### Task:
Reproduce every record below exactly as written, but leave out any pictures.

### Provided information:
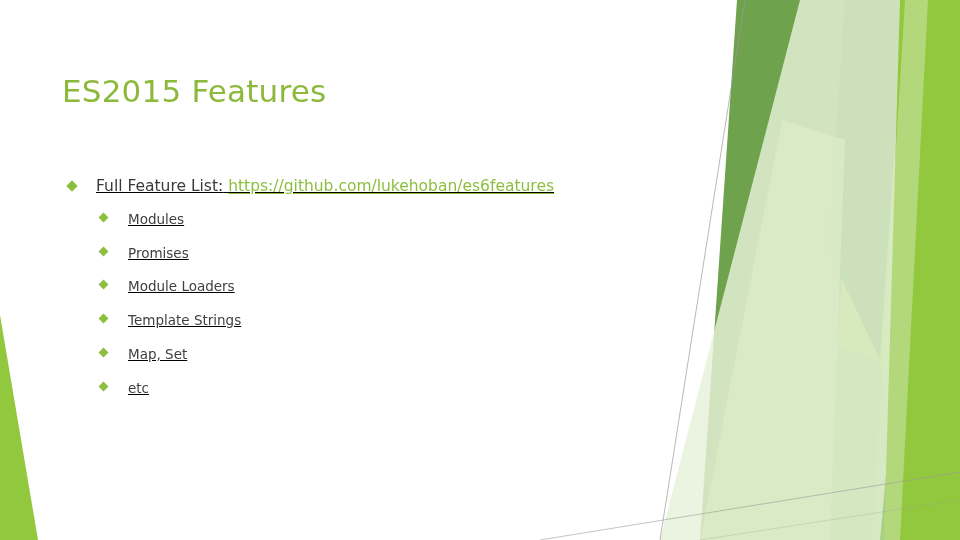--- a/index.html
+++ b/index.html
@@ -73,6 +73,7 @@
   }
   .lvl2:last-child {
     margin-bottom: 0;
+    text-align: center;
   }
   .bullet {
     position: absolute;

### Completed exercise:
--- a/index.html
+++ b/index.html
@@ -73,6 +73,7 @@
   }
   .lvl2:last-child {
     margin-bottom: 0;
+    text-align: center;
   }
   .bullet {
     position: absolute;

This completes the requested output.